* **DATA EXTRACT**
------------------------
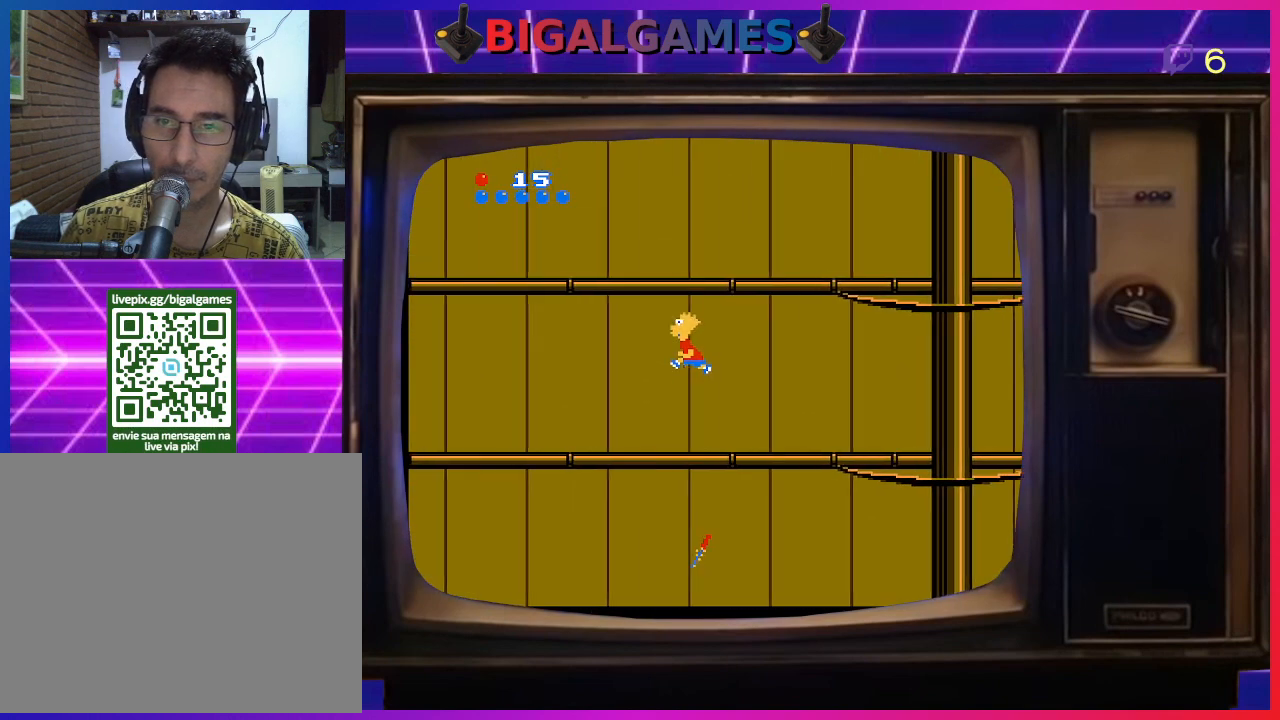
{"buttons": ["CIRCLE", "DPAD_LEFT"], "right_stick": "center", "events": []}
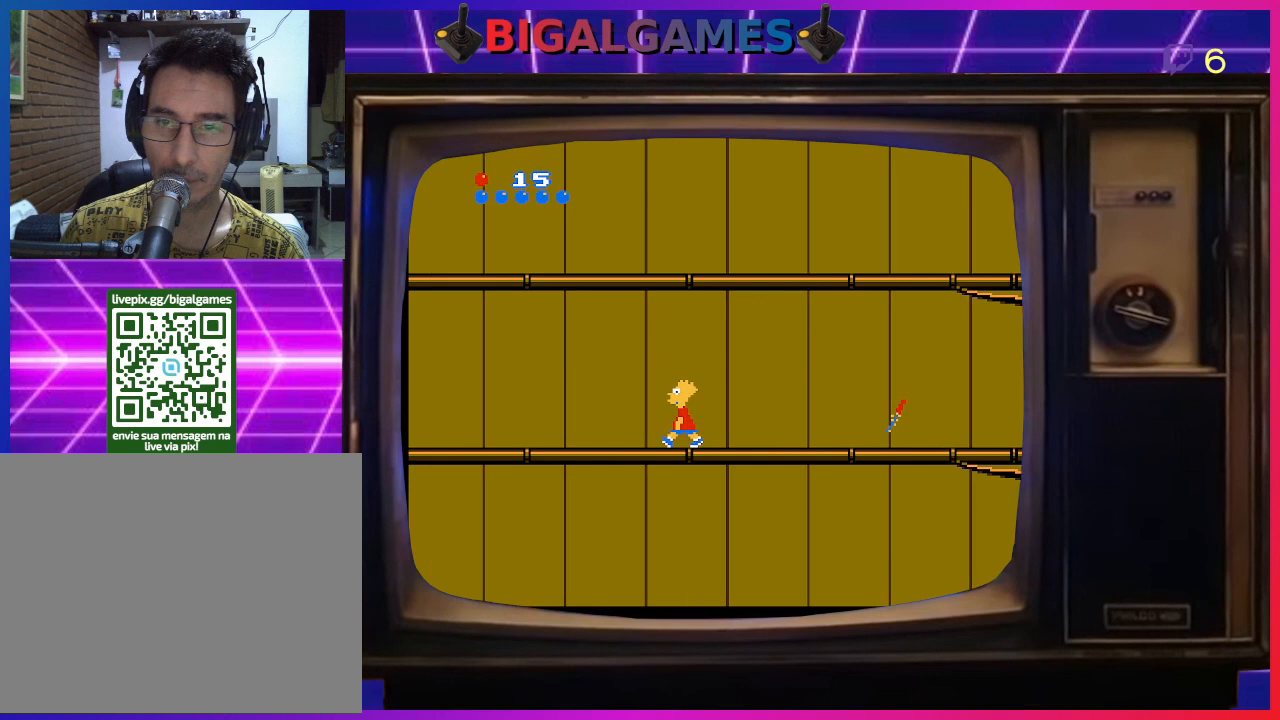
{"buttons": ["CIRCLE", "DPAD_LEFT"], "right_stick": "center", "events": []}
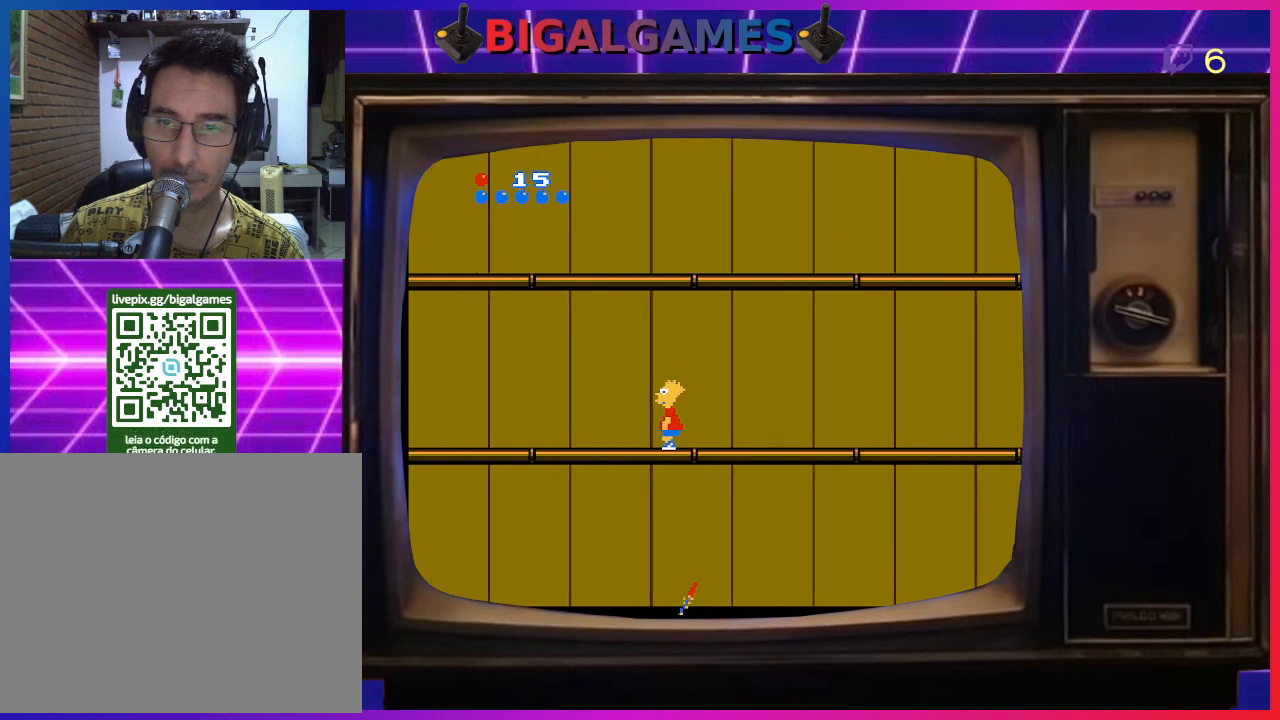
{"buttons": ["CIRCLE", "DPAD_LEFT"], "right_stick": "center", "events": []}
------------------------
* **PROBLEM TO WORK ON**
Would you retype every line shown above exactly, leaving the pictures aside?

* **SOLUTION TO THIS PROBLEM**
{"buttons": ["CIRCLE", "DPAD_LEFT"], "right_stick": "center", "events": []}
{"buttons": ["CIRCLE", "DPAD_LEFT"], "right_stick": "center", "events": []}
{"buttons": ["CIRCLE", "DPAD_LEFT"], "right_stick": "center", "events": []}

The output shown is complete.